» **Work instruction**:
The response should be an exact transcription of the data below, free of images.

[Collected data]
- - - -
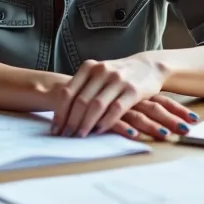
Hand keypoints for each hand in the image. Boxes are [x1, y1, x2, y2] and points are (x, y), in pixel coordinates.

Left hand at [51, 57, 196, 139]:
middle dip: (71, 121)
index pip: (68, 92)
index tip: (55, 128)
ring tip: (79, 136)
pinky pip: (116, 109)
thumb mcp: (98, 75)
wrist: (148, 66)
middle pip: (80, 100)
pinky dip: (106, 122)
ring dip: (86, 124)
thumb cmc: (117, 75)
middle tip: (65, 136)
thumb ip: (82, 88)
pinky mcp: (134, 90)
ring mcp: (118, 80)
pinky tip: (99, 132)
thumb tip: (61, 113)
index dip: (60, 112)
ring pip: (96, 105)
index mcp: (89, 67)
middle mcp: (101, 71)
- - - -
» **Solution for this problem**:
Hand keypoints for each hand in the image. Boxes are [x1, y1, x2, y2] and points are (x, y), in pixel coordinates.

Left hand at [51, 57, 196, 139]:
middle dip: (71, 121)
index pip: (68, 92)
index tip: (55, 128)
ring tip: (79, 136)
pinky pip: (116, 109)
thumb mcp: (98, 75)
wrist: (148, 66)
middle pip: (80, 100)
pinky dip: (106, 122)
ring dip: (86, 124)
thumb cmc: (117, 75)
middle tip: (65, 136)
thumb ip: (82, 88)
pinky mcp: (134, 90)
ring mcp: (118, 80)
pinky tip: (99, 132)
thumb tip: (61, 113)
index dip: (60, 112)
ring pip: (96, 105)
index mcp: (89, 67)
middle mcp: (101, 71)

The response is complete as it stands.